For the study of the oviposition dynamics, differences in the number of laid eggs over time within and between treatments were analyzed. Daily oviposition data were grouped into four temporal intervals (days 1, 2–4, 5–7, and 8–10). We used a GLMM with a repeated-measures design (RMD), with a log link and a Poisson distribution, with the treatment (M+/M-) and the oviposition days (1, 2-4, 5-7 and 8-10) as explanatory variables, the female as a random (intercept) variable and the number of laid eggs as a dependent variable. When the interaction between the main factors (treatment and time) was significant in the GLMM with repeated measures design (RMD), we analyzed the simple effects separately. Post-hoc Tukey’s tests were then used to compare treatments within each time interval and time intervals within each treatment that showed significant effects.
Differences in the total number of eggs produced between treatments were analyzed using a GLM with a log link and a negative binomial distribution, with treatment (M+/M-) as the explanatory variable and the total eggs produced as the response variable.

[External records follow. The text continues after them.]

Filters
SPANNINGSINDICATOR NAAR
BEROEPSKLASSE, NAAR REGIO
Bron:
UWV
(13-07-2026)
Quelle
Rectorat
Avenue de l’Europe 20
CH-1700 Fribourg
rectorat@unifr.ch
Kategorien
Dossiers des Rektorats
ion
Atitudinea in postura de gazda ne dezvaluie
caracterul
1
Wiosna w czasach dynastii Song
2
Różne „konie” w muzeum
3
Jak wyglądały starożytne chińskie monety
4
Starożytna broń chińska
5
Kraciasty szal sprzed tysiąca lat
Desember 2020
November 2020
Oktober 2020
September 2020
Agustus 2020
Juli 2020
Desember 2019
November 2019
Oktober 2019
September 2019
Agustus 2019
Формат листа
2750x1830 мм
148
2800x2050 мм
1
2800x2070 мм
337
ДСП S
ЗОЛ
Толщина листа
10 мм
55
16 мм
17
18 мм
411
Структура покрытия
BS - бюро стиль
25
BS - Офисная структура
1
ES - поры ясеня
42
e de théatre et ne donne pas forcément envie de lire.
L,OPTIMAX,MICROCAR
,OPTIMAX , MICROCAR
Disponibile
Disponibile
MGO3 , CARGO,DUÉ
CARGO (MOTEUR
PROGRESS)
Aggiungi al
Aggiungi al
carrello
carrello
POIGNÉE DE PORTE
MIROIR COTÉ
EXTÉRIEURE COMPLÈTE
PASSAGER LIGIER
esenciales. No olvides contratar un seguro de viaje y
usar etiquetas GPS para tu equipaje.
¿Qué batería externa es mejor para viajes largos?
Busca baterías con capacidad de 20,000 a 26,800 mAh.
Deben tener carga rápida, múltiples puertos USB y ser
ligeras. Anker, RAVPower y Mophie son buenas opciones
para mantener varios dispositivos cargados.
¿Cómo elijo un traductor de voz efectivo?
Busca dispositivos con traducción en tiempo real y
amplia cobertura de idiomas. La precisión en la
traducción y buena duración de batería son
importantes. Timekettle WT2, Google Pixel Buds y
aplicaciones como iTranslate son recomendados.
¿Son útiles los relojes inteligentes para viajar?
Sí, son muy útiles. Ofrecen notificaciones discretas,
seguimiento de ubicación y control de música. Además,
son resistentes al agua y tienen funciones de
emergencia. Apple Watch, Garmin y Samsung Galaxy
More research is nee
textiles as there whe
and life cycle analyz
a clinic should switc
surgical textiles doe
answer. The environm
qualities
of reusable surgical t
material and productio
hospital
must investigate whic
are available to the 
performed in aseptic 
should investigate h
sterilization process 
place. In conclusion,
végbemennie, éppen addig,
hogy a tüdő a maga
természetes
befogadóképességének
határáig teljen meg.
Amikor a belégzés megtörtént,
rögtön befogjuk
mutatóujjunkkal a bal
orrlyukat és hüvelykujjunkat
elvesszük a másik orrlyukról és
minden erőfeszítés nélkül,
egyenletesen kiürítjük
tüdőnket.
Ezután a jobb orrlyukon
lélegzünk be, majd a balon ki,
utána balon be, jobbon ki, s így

Additionally, to ascertain that females in both treatments had similar characteristics, we recorded their weight at the beginning of the experiment. No significant differences were found for the females’ weight between the treatments .The data were analyzed by means of parametric statistics after verification of the assumptions, i.e., normal distribution of residuals (Shapiro–Wilk’s test) and homogeneity of variances (Levene’s test). The distribution of female weights met the assumptions required for ANOVA. The weights of males in the M+ treatment followed a normal distribution.